NEW YORK — The New York Police Department had legitimate reasons to put specific mosques and Muslim worshippers under surveillance as part of its counterterrorism efforts, a city lawyer said Thursday at the first court date in a civil rights lawsuit accusing the NYPD of religious profiling.
Peter Farrell of the city Law Department argued that before the case goes forward, the city should be allowed to present evidence specific to the six plaintiffs that he said would prove police were acting with legitimate law enforcement purposes. If the judge agrees, "then this case is over," he said.
An American Civil Liberties Union attorney, Hina Shamsi, countered that her clients already had sufficient legal standing to sue the city and that the NYPD should be ordered to begin turning over sensitive reports and documents detailing the alleged spying on Muslims.
U.S. Magistrate Joan Azrack said she would rule at a later date.
The suit was filed in June following a series of Associated Press reports, detailing the NYPD's Muslim surveillance programs. It alleges that the programs undermined free worship by innocent people and asked the court to halt the surveillance.
In a letter filed on Tuesday, city lawyers outlined evidence they say shows that a security team at a mosque named as a plaintiff in the suit sponsored survival training outings and referred to team members as "jihad warriors." Another plaintiff mosque was frequented by a man convicted earlier this year of lying to the FBI about plans to team up with the Taliban or al-Qaida, the letter said.
An NYPD investigation of a third plaintiff, college student Asad Dandia, "is based on information that he has made statements and conducted activities in support of violent jihad," the letter said. Dandia also "attempted to organize a trip to Pakistan in 2011 to train and fight alongside extremist elements there," it added.

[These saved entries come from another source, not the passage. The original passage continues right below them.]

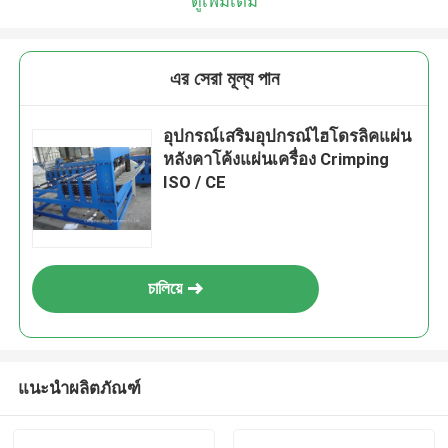
ดูเพิ่มเติม
এর সেরা মূল্য পান
อุปกรณ์เสริมอุปกรณ์ไฮโดรลิคแผ่น
หลังคาโค้งแผ่นเครื่อง Crimping
ISO / CE
চালিয়ে
แนะนำผลิตภัณฑ์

An NYPD informant acknowledged last year in an interview with the AP that he had spied on Dandia and others.
The NYPD didn't target particular mosques "simply because the attendees were Muslim," the letter said. "Rather, the NYPD followed leads suggesting that certain individuals in certain mosques may be engaging in criminal and possibly terrorist activity."
In response, the ACLU accused the city of vilifying its clients "through inflammatory and insinuation and innuendo, suggesting (they) are worthy of criminal investigation on the basis of First Amendment-protected speech, activities or attenuated – and unwitting – association alone."

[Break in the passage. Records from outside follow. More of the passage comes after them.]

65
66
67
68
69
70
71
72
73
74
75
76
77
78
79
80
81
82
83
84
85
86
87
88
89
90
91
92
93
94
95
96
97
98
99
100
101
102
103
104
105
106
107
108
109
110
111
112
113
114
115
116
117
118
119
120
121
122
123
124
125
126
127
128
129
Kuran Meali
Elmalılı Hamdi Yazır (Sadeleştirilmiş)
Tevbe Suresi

It added: "This strategy is a deliberate distraction at best. At worst, it verges on the very type of discriminatory and meritless profiling at the heart of this case."
Last month, the AP reported that confidential documents show that the NYPD has secretly labeled entire mosques as terrorist organizations, a designation that allows police to use informants to record sermons and spy on worshippers. Police officials have insisted that the department only acts on legitimate leads about terror threats.